*Given problem 1:*
In the blog post about a vicar being busy, who is on maternity leave?

*Passage provided:*

--------------------------------------------------

I could say something about seeds. But that might sound like a cliche. What I will say is: make an effort, people. We don’t do lazy, hit-and-run ministry. We do whole-life, interconnected, incarnational and life-changing ministry. Just because it doesn’t always feel like it, doesn’t mean it isn’t.  

Pop that in your seed tray and smoke it. 

the b word

8 11 2011

When you ask a vicar how they are, chances are they will reply ‘busy’. I have always tried to avoid answering this question with that word, either by cocking my head to one side and earnestly saying “it’s not about me; how are you?”, by playing to the (always hilarious) joke that I only work one day a week and saying “pretty free til next Sunday actually, it’s an easy life this one”, or by saying “crap actually, can we talk about it” simply because it is a hobby of mine to create awkward silences and hold them for as long as possible. Usually we call it prayer.

However at this time I am actually very busy, what with my co-vicar being on maternity leave and 20,000 hungry parishioners (as opposed to Parisiens) needing souls cured, booklets photocopied and the heating switched on and off according to the whims of Mother Nature. So, because despite my magical (sorry, miraculous) powers I cannot squeeze any more time out of the day, and because I will not sacrifice my family or my sanity on the altar of ‘doing everything’, I have decided there must be cuts.

So here are 7 things I will no longer be doing:

  1. I will no longer read commentaries whilst preparing sermons. Live text on BBC Sport is finally to be considered a distraction and I will switch it off.
  2. Updating my Facebook status will no longer be considered a spiritual discipline. If God wants to know what I am up to, he can email me, which I will leave marked as unread until I have time to respond.
  3. I will no longer keep my office tidy. Jesus came into a messy world to redeem it, so I will wait for him to do the same to my office.
  4. Whilst I can see the benefit of reading the Bible, there is never anything new in it and it is awfully long. I will stick to whatever Scriptures I can find on bookmarks, posters and other people’s Facebook pages, as they are presumably the most important ones.
  5. I shall no longer prepare services. It seems a lot of work to do essentially the same thing every week. Following the example of the X-Factor and Strictly, we will use the same script every week, manipulate the odd drama and throw someone out according to votes cast in the offering bags.

--------------------------------------------------

*Given problem 2:*
Count the lines in the entries below that contain the string "skArc", and give only the number.

--------------------------------------------------

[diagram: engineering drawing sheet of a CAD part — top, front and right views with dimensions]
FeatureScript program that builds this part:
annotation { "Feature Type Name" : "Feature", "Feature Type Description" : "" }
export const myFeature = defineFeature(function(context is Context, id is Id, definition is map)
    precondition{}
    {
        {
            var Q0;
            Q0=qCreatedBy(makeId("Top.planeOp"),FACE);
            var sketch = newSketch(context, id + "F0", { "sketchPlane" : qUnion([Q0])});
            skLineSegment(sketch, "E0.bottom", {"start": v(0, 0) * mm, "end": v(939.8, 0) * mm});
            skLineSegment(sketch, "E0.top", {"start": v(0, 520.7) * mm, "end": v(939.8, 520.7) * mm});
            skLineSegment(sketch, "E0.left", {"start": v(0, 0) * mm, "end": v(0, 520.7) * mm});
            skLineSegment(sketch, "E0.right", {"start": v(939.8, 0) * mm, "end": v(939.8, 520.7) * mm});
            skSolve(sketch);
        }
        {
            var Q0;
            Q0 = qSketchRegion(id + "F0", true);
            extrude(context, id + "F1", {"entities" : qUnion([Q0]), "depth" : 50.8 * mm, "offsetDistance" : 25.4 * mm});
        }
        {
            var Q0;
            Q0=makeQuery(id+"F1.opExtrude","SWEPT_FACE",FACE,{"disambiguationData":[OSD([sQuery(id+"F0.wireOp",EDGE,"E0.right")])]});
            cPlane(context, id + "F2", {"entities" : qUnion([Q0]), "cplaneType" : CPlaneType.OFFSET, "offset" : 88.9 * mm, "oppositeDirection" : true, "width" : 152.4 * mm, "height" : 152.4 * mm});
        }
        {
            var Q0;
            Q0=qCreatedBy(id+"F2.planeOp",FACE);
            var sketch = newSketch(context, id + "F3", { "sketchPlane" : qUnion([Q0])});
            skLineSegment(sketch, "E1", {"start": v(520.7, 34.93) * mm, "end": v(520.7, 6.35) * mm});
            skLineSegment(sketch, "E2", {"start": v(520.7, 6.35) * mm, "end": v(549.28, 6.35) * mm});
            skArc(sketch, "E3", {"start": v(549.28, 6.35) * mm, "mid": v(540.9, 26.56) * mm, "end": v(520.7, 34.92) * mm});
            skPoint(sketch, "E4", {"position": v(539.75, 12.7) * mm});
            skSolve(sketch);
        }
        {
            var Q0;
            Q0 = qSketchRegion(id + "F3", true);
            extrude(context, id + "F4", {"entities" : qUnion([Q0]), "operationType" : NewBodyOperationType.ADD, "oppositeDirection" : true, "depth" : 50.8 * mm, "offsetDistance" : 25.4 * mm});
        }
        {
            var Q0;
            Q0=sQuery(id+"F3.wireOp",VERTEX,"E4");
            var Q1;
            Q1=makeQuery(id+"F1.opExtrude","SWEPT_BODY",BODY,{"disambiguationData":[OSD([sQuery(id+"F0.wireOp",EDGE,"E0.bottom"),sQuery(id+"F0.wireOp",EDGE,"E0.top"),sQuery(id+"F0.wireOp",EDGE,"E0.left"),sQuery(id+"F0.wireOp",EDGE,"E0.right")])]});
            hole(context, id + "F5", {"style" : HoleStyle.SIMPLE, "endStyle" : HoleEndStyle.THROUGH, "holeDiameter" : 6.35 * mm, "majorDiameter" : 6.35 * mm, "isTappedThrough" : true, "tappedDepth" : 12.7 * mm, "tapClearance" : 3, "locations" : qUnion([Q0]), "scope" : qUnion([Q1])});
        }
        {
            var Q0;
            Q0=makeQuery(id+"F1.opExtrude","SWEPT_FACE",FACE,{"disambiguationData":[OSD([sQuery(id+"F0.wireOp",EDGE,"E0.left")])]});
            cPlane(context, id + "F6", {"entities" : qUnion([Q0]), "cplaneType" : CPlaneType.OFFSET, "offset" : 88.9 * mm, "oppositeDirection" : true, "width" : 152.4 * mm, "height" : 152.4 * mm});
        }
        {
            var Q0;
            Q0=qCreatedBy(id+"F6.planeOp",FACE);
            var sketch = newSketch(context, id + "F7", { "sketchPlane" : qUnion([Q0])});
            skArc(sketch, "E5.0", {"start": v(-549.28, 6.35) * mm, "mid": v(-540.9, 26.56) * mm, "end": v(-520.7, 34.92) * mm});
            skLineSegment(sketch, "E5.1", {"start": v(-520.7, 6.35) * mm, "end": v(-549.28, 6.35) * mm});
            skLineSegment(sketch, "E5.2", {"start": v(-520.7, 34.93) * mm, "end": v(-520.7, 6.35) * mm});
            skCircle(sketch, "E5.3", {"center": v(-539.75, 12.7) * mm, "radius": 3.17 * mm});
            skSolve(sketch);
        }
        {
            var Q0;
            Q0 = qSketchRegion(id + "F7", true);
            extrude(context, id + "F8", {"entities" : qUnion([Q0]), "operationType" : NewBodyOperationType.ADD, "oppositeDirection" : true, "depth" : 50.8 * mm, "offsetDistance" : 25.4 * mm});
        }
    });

--------------------------------------------------

*Written reply 1:*
The writer's co-vicar.

*Written reply 2:*
2